En Birmanie, la junte militaire interdit aux hommes de partir travailler à l’étranger
Un panneau devant l’aéroport de Rangoun, Birmanie. Début mai, la junte a interdit aux hommes de postuler pour travailler à l’étranger. © Jim Driscoll / CC BY-NC-ND 2.0Le 15/06/2024
La junte birmane a interdit aux hommes éligibles à l’enrôlement dans l’armée de quitter le pays pour travailler à l’étranger, selon une annonce du ministère du Travail. Cette mesure est entrée en vigueur début mai et suit la conscription imposée en février aux hommes de 18 à 35 ans et aux femmes de 18 à 27 ans – des décisions qui ont été prises après d’importantes pertes et défaites subies par l’armée dans le cadre de la guerre civile. Après l’annonce de la conscription forcée, au moins 100 000 hommes avaient demandé à quitter le pays.
Nyunt Win, secrétaire permanent du ministère du Travail, a expliqué le mois dernier que l’ordre de ne pas quitter le pays ne s’appliquait pas à ceux qui avaient déjà reçu une autorisation. « Ceux qui ont déjà obtenu un accord sont exempts de cette interdiction. Nous la lèverons selon les circonstances à venir. C’est tout ce que je peux dire pour le moment. » Une source anonyme a indiqué au média local Myanmar Now que durant une réunion organisée avant l’annonce officielle, le ministre du Travail s’était plaint que « trop de jeunes quittent le pays pour éviter la loi sur les conscriptions ».
De son côté, l’Institut des États-Unis pour la paix estime que l’armée birmane compte un maximum de 130 000 soldats, et que seulement près de la moitié d’entre eux sont prêts au combat. Selon les experts, les conscriptions sont une tentative désespérée de renforcer les troupes, qui ont été réduites progressivement après plus de trois ans de combats.
2,6 millions d’habitants ont été déplacés par les conflits
Après la guerre civile qui a éclaté à cause du coup d’État de février 2021, quand les militaires ont renversé le gouvernement dirigé par Aung San Suu Kyi, plusieurs milliers de citoyens birmans ont fui à l’étranger, en allant chercher du travail principalement en Thaïlande, en Malaisie, à Singapour, en Corée du Sud et aux Émirats Arabes Unis.
Avant l’annonce des conscriptions forcées en février, le régime militaire, à court d’argent et de main-d’œuvre, avait déjà introduit deux mesures économiques dans le but de pénaliser les travailleurs migrants. Afin d’envoyer de l’argent en Birmanie, ces derniers doivent utiliser des canaux officiels pour transférer au moins un quart de leur salaire (à des taux défavorables). Un refus entraînerait une interdiction de voyage à l’étranger durant trois ans dès leur retour. De plus, les Birmans travaillant à l’étranger doivent payer des impôts sur leurs revenus à l’étranger, soit une double taxation puisqu’ils doivent déjà payer des impôts dans leur pays hôte.

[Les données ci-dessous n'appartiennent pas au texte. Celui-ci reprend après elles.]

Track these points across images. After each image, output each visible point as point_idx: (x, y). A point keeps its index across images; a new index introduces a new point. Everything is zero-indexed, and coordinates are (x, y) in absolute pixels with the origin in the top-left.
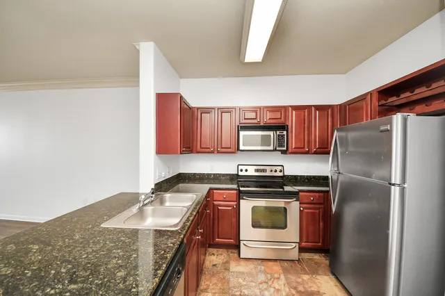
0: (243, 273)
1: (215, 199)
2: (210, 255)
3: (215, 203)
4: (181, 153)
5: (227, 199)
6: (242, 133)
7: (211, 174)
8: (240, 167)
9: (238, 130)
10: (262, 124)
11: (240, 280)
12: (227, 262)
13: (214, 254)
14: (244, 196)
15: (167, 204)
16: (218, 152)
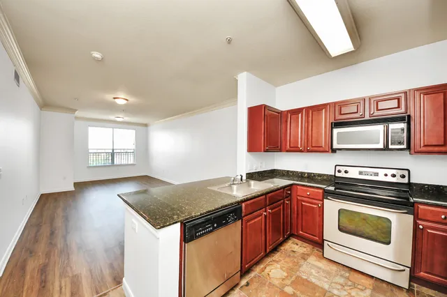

Avec la nouvelle interdiction annoncée début mai, tout le monde « a perdu espoir en l’avenir », confie un homme qui pensait partir au Japon, interrogé par la BBC. « Il n’y a pas d’opportunités d’embauche en Birmanie, et maintenant ils nous interdisent même de quitter le pays. Est-ce que nous n’avons le droit de rien faire ? », demande-t-il.
Après l’annonce des conscriptions, durant plusieurs semaines, beaucoup d’hommes en âge d’intégrer l’armée ont pu fuir en Thaïlande grâce aux avancées des forces de résistance qui avaient pris le contrôle de Myawaddy – un important poste commercial frontalier – avant de le perdre deux semaines plus tard. Près de 15 000 personnes ont pris la fuite durant les combats, en cherchant refuge dans les monastères ou en installant des camps de fortune le long de la rivière Moei, qui sépare la Birmanie de la Thaïlande. Selon les Nations unies, au moins 2,6 millions d’habitants ont été déplacés par les conflits internes depuis 2021.